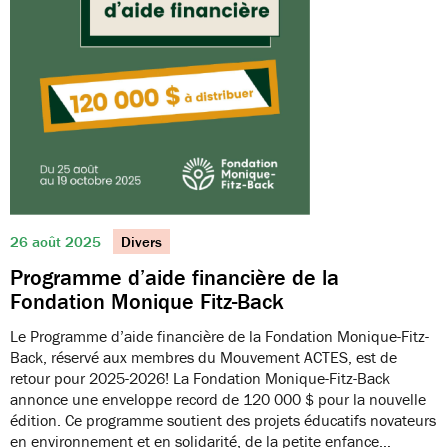
26 août 2025
Divers
Programme d’aide financière de la
Fondation Monique Fitz-Back
Le Programme d’aide financière de la Fondation Monique-Fitz-
Back, réservé aux membres du Mouvement ACTES, est de
retour pour 2025-2026! La Fondation Monique-Fitz-Back
annonce une enveloppe record de 120 000 $ pour la nouvelle
édition. Ce programme soutient des projets éducatifs novateurs
en environnement et en solidarité, de la petite enfance…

### What is being asked
Retype each line above exactly and leave out any picture.

### Result of this task
26 août 2025
Divers
Programme d’aide financière de la
Fondation Monique Fitz-Back
Le Programme d’aide financière de la Fondation Monique-Fitz-
Back, réservé aux membres du Mouvement ACTES, est de
retour pour 2025-2026! La Fondation Monique-Fitz-Back
annonce une enveloppe record de 120 000 $ pour la nouvelle
édition. Ce programme soutient des projets éducatifs novateurs
en environnement et en solidarité, de la petite enfance…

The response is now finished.